Prompt — Give again the line that contains "To cement the", plus every line after it to the end of the records, unchanged.

════════════════════

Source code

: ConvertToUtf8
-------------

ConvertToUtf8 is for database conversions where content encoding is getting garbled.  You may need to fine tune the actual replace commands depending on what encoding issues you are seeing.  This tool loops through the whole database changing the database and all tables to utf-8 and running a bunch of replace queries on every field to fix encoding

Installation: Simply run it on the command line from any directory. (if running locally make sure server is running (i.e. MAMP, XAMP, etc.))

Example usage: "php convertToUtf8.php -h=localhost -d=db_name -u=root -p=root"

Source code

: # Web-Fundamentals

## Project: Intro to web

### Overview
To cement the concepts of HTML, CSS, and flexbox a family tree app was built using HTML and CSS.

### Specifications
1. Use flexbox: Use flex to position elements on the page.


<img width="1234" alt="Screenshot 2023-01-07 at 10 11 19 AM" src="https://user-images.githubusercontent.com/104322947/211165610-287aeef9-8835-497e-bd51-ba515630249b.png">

════════════════════

Answer box —
To cement the concepts of HTML, CSS, and flexbox a family tree app was built using HTML and CSS.

### Specifications
1. Use flexbox: Use flex to position elements on the page.


<img width="1234" alt="Screenshot 2023-01-07 at 10 11 19 AM" src="https://user-images.githubusercontent.com/104322947/211165610-287aeef9-8835-497e-bd51-ba515630249b.png">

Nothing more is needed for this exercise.